CEO Lynch saw the bacon bar when he was in California, at a hole-in-the-wall place. “It was brand new for them. They were screwing everybody’s order up,” Lynch said, but he immediately knew he wanted it for his new Tilted Kilt prototype. “We’re going to roll it into the new prototype and see how it goes. All I know is, when I saw it I thought I have to go in there and have some bacon.”

Lynch needs some positive buzz for his Arizona-based brand, which he started 11 years ago. The full-service format did well for the first several years, and then after 2008, “everything went in the dumper,” both in Tilted Kilt itself and across the industry segment.

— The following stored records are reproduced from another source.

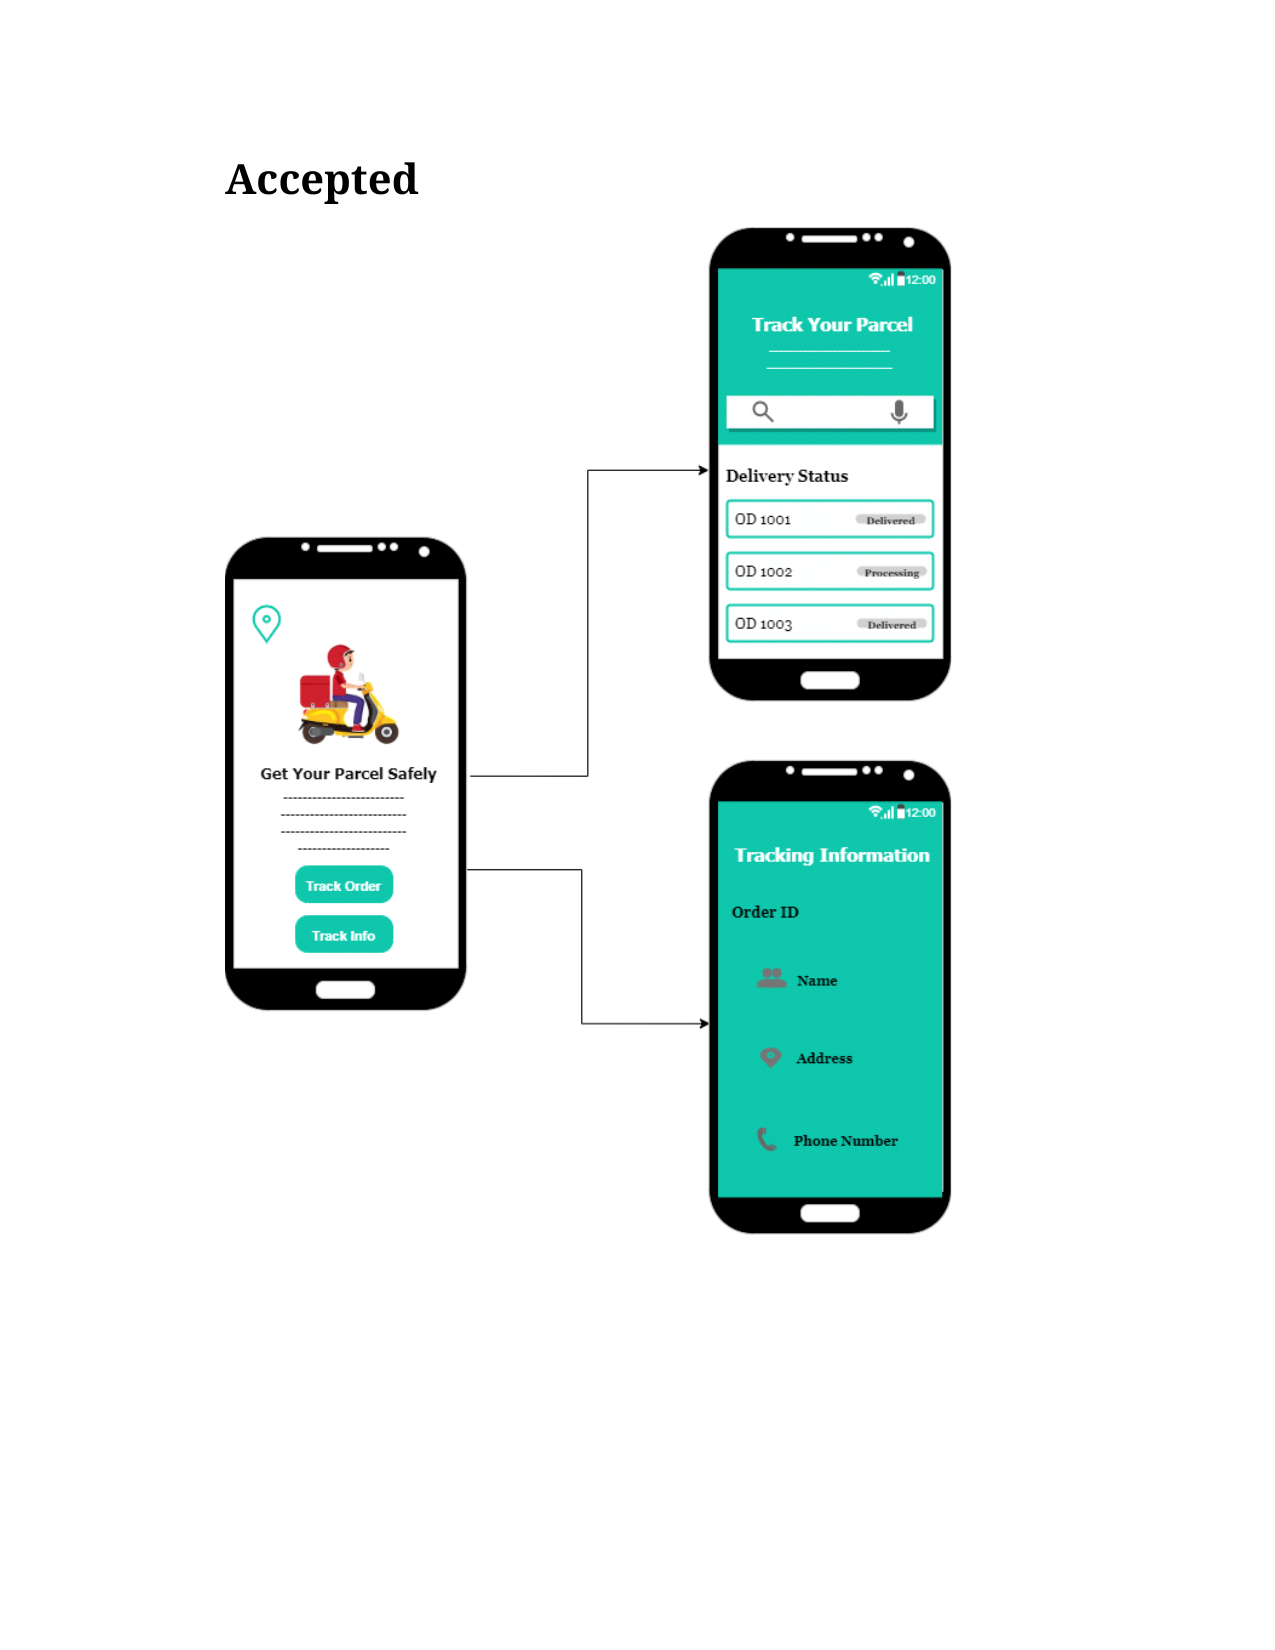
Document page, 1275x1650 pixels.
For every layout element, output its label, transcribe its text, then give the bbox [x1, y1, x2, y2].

text Accepted [225, 150, 1125, 207]
picture [225, 227, 952, 1271]
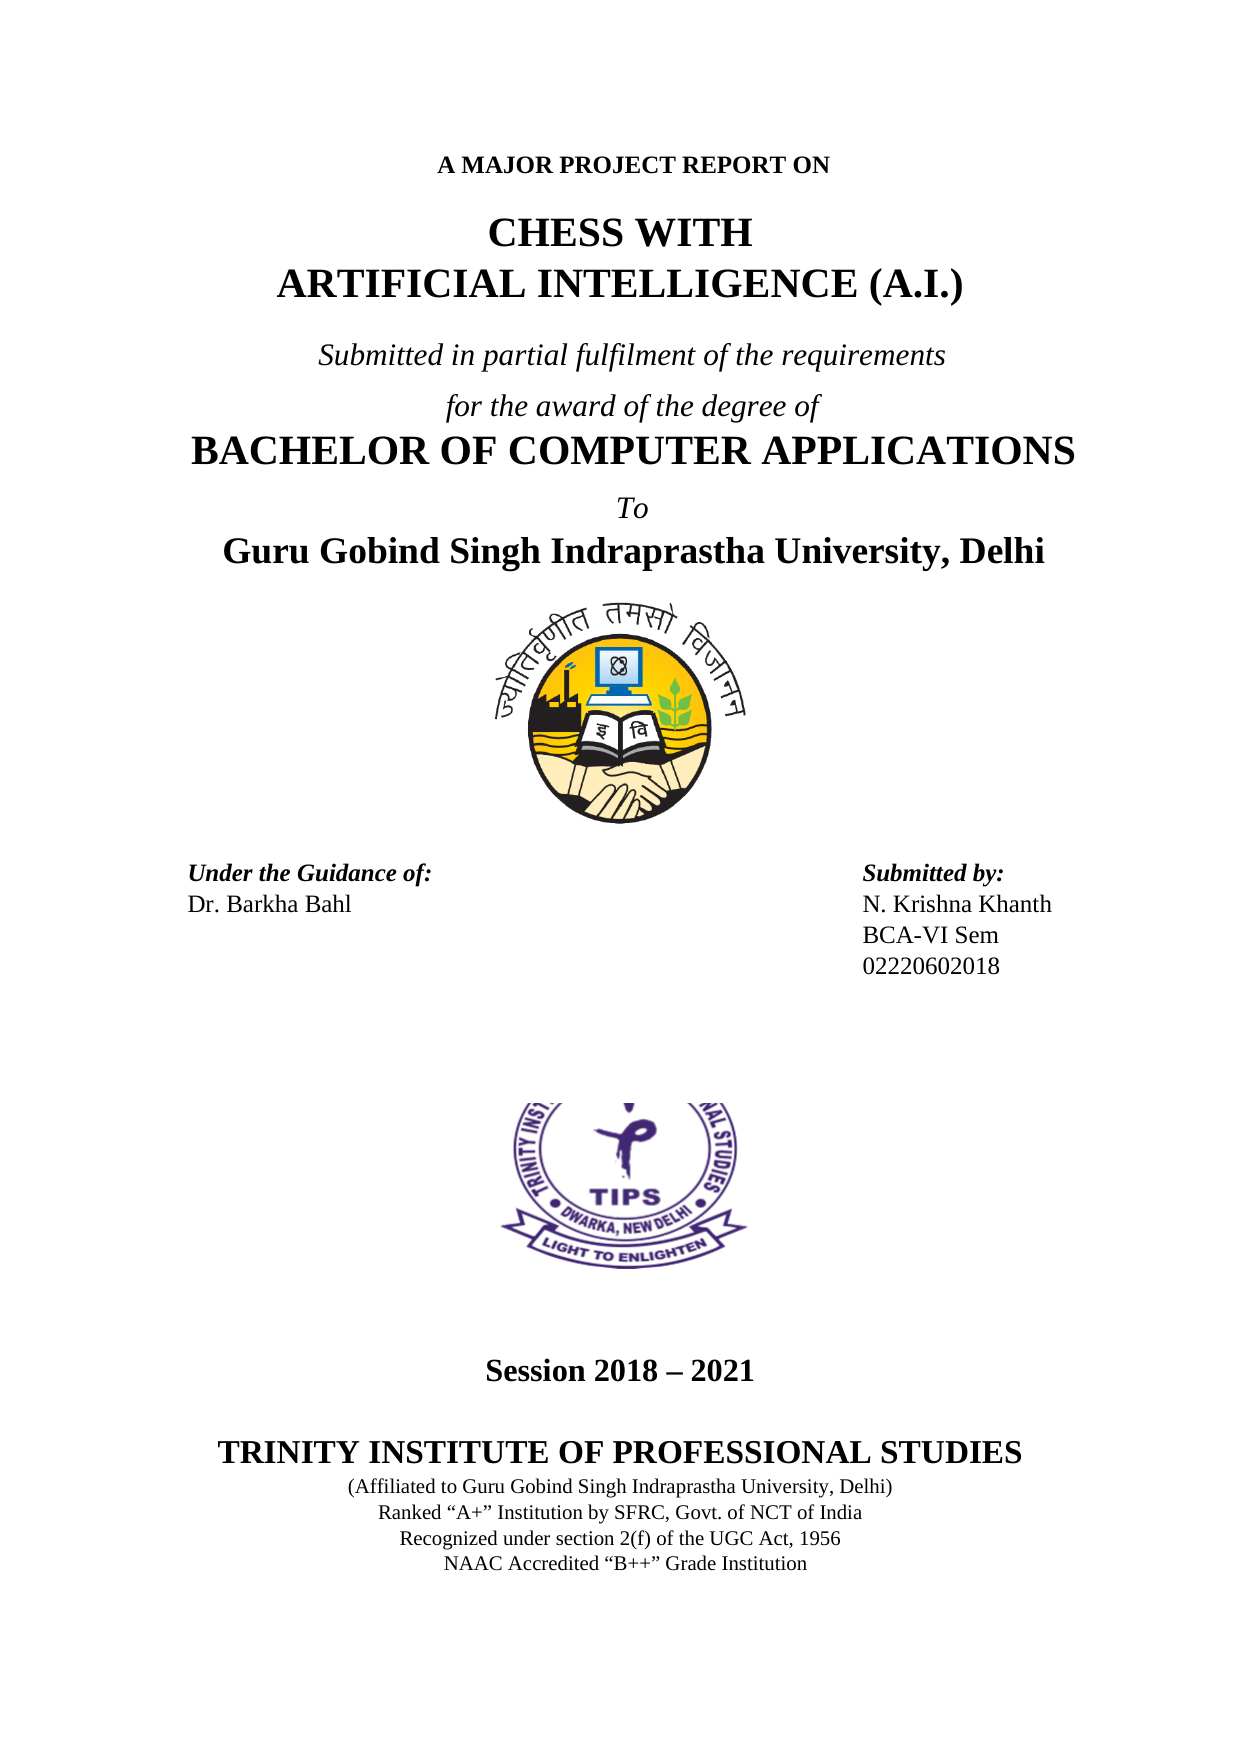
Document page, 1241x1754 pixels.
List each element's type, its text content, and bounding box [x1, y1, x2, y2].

text TRINITY INSTITUTE OF PROFESSIONAL STUDIES [187, 1433, 1053, 1471]
picture [500, 1103, 748, 1269]
text To [187, 489, 1080, 525]
text Under the Guidance of: Submitted by: [187, 858, 1053, 886]
text BCA-VI Sem [787, 920, 1053, 948]
text NAAC Accredited “B++” Grade Institution [337, 1552, 838, 1575]
text ARTIFICIAL INTELLIGENCE (A.I.) [187, 259, 1053, 307]
text Dr. Barkha Bahl N. Krishna Khanth [187, 889, 1053, 917]
text Recognized under section 2(f) of the UGC Act, 1956 [187, 1526, 1053, 1550]
text Submitted in partial fulfilment of the requirements [187, 336, 1080, 372]
text BACHELOR OF COMPUTER APPLICATIONS [187, 426, 1080, 474]
picture [492, 600, 748, 825]
text Guru Gobind Singh Indraprastha University, Delhi [187, 528, 1080, 571]
text for the award of the degree of [187, 387, 1080, 423]
text (Affiliated to Guru Gobind Singh Indraprastha University, Delhi) [187, 1474, 1053, 1498]
text A MAJOR PROJECT REPORT ON [187, 150, 1080, 179]
text 02220602018 [789, 951, 1053, 979]
text CHESS WITH [187, 207, 1053, 255]
text Ranked “A+” Institution by SFRC, Govt. of NCT of India [187, 1500, 1053, 1524]
text Session 2018 – 2021 [187, 1351, 1053, 1388]
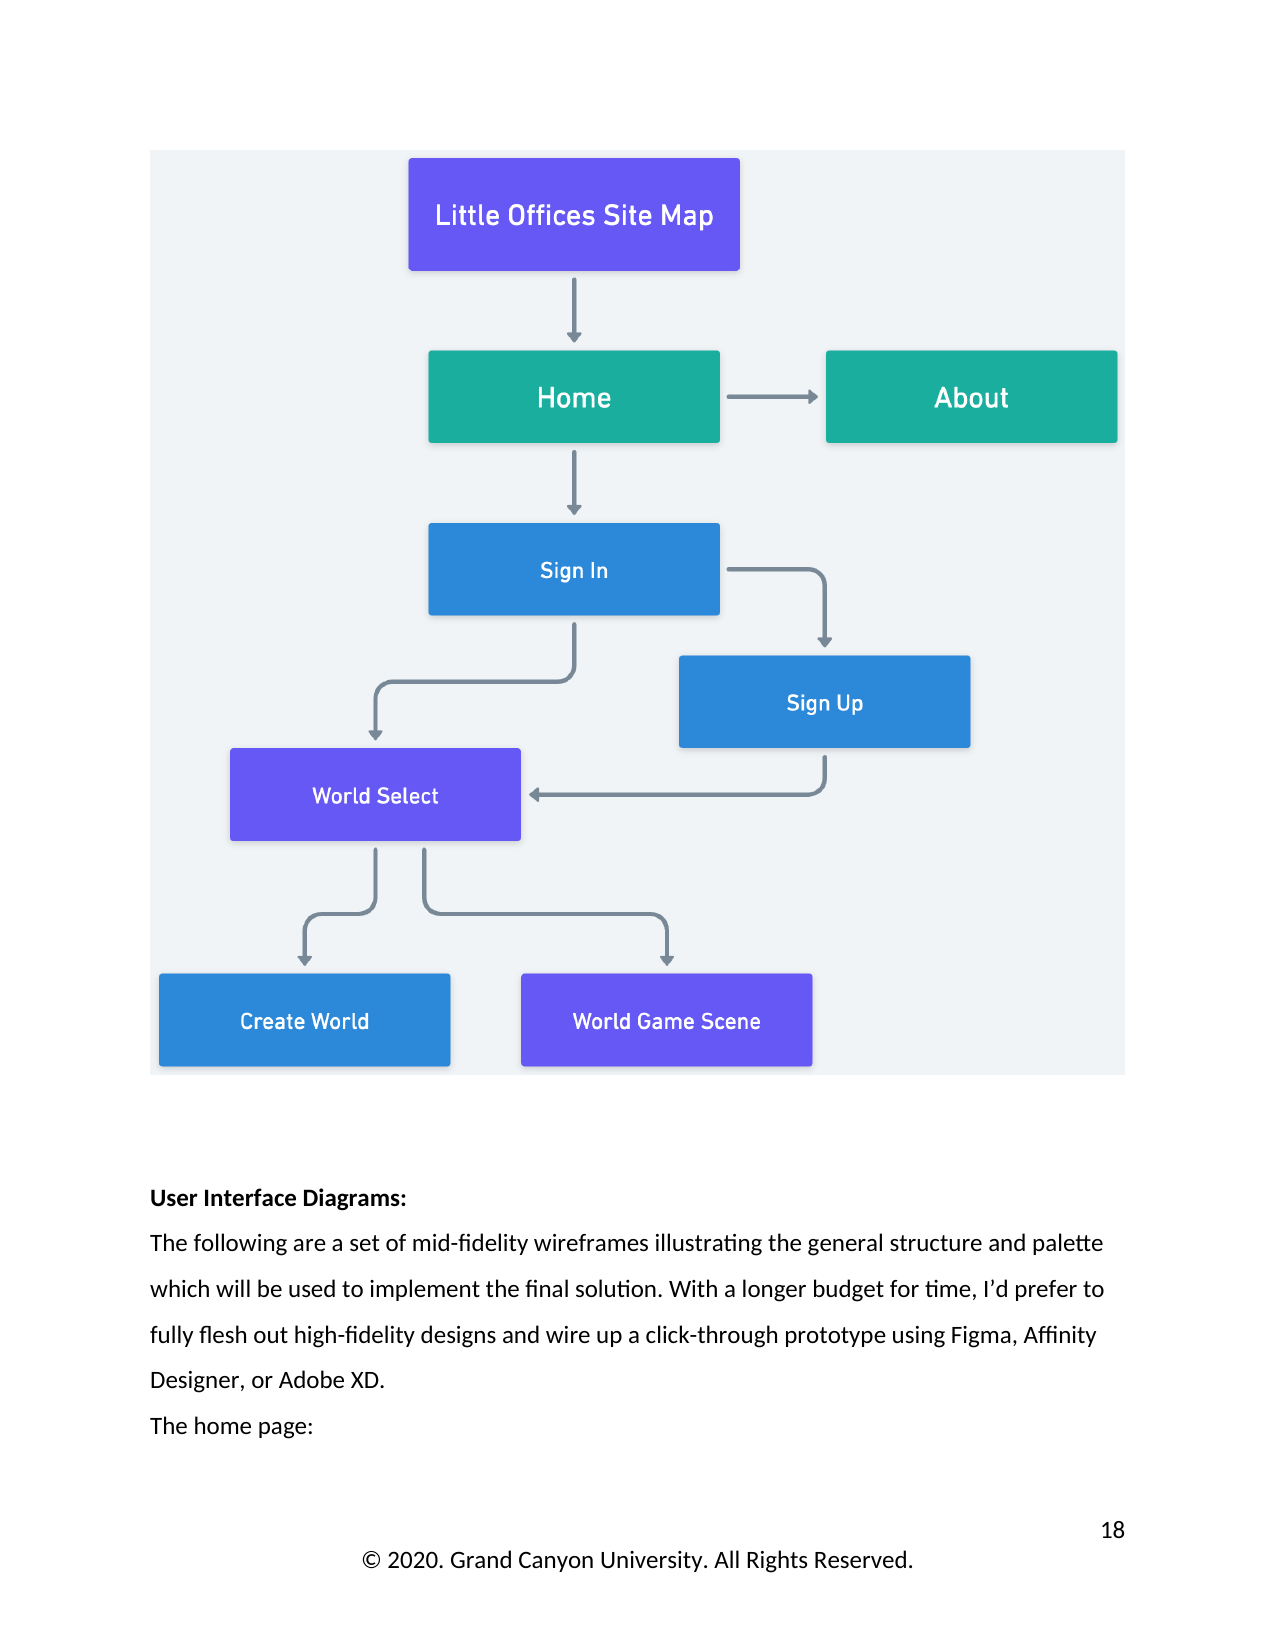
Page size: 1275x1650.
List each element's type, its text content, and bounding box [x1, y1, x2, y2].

picture [150, 150, 1125, 1075]
text The following are a set of mid-fidelity wireframes illustrating the general structure and palette which will be used to implement the final solution. With a longer budget for time, I’d prefer to fully flesh out high-fidelity designs and wire up a click-through prototype using Figma, Affinity Designer, or Adobe XD. [150, 1227, 1125, 1395]
subtitle User Interface Diagrams: [150, 1182, 1125, 1212]
text The home page: [150, 1410, 1125, 1441]
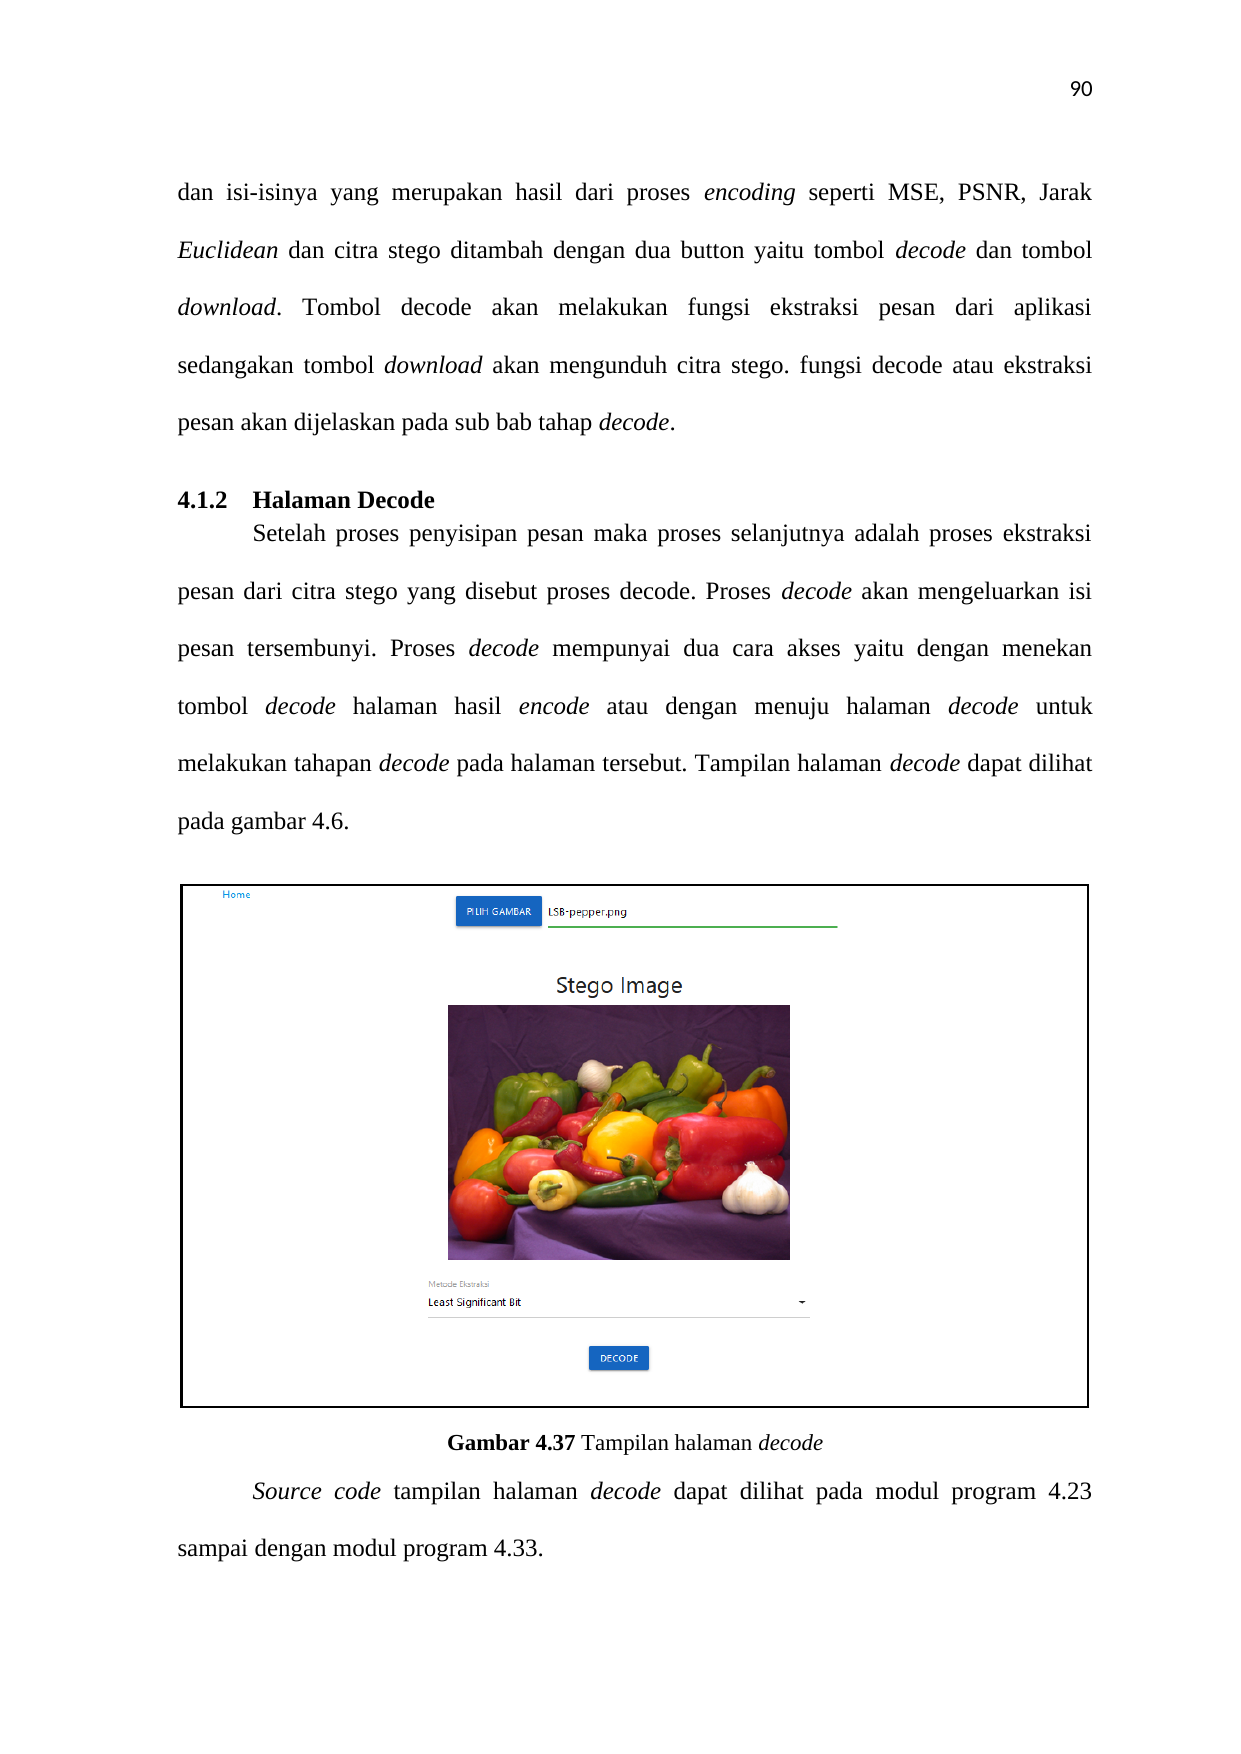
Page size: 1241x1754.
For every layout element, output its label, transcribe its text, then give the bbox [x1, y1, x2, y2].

subtitle Halaman Decode [177, 486, 1092, 514]
text Setelah proses penyisipan pesan maka proses selanjutnya adalah proses ekstraksi pesan dari citra stego yang disebut proses decode. Proses decode akan mengeluarkan isi pesan tersembunyi. Proses decode mempunyai dua cara akses yaitu dengan menekan tombol decode halaman hasil encode atau dengan menuju halaman decode untuk melakukan tahapan decode pada halaman tersebut. Tampilan halaman decode dapat dilihat pada gambar 4.6. [177, 518, 1092, 835]
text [177, 177, 1092, 436]
text Gambar 4.6 Tampilan halaman decode [177, 1429, 1092, 1455]
text Source code tampilan halaman decode dapat dilihat pada modul program 4.23 sampai dengan modul program 4.33. [177, 1476, 1092, 1562]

Average unit volumes are down to around $40,000 a week, compared with $43,000 to $44,000 a couple of years ago. “We’re kind of suffering a little bit of what is happening in full-service dining. We’re down like 4 percent in the last two years, which is kind of what the sector is doing,” he says. And then there are the upstarts biting everybody. “The fast-casual guys are beating us a little bit.”

Tilted Kilt has about 100 units, and Lynch plans to end the year with 110. “After eight, nine years of positive sales growth and all of a sudden you have two years that are down, you go—whoa. It’s a wakeup call,” Lynch says. He will not make the new design mandatory until everything tests out at the 11,000-square-foot corporate-owned prototype, in Tempe, Arizona.

Tilted Kilt prototype

Less kitsch, more light and a return to games are part of Tilted Kilt’s new prototype.

Tilted Kilt started with a strong gaming element, but drifted away from it. “Over the years, when we got busy they’d cover the pool table and add extra seating and then take it out, thinking that a four-top would generate more revenue,” he says. “But they add atmosphere to it, they add fun, and when you take them out you lose that.”

It surprised him a bit, that customers wanted the old-school games rather than new-school video. “Our average age is 37, which is not particularly young,” and they liked the look and feel of a pool table rather than a “loud, garish video game. Our clientele seemed to gravitate back to the older thing.”

Reactions to the sales declines at Tilted Kilt have ranged widely. “We got the whole gamut. We’ve got some who are angry and want to blame somebody, and we have others that are looking introspectively and wonder if it’s something” they are doing, Lynch says. “Probably I would say a quarter of the system is even or up, so we’re not down uniformly across the board.”

Tilted Kilt is also in a bitter dispute with an area developer group in the Chicago area, brothers Robert, Emil, Anthony and Peter Baroud, who is seeking to throw the brand into court-ordered receivership to take over the entire system.

“I will say his lawsuit is retaliatory against us for taking action against him,” Lynch says. “You never, ever want to go there but sometimes it’s necessary to protect the brand.”

One thing that won’t change is that skimpy uniform, which draws regular criticism but Lynch brushes it off. “That’s our differentiator. Our costume, when you put it on the grand scale of costumes out there, you can see more flesh on the Victoria Secret commercial on TV or gong to the beach.”

And if people talk, whether about bareness or bacon, he doesn’t mind. “It will get people talking about Tilted Kilt. Sometimes even when it’s bad, it usually means it’s good because you’re top of mind. And top of mind means sales,” Lynch said.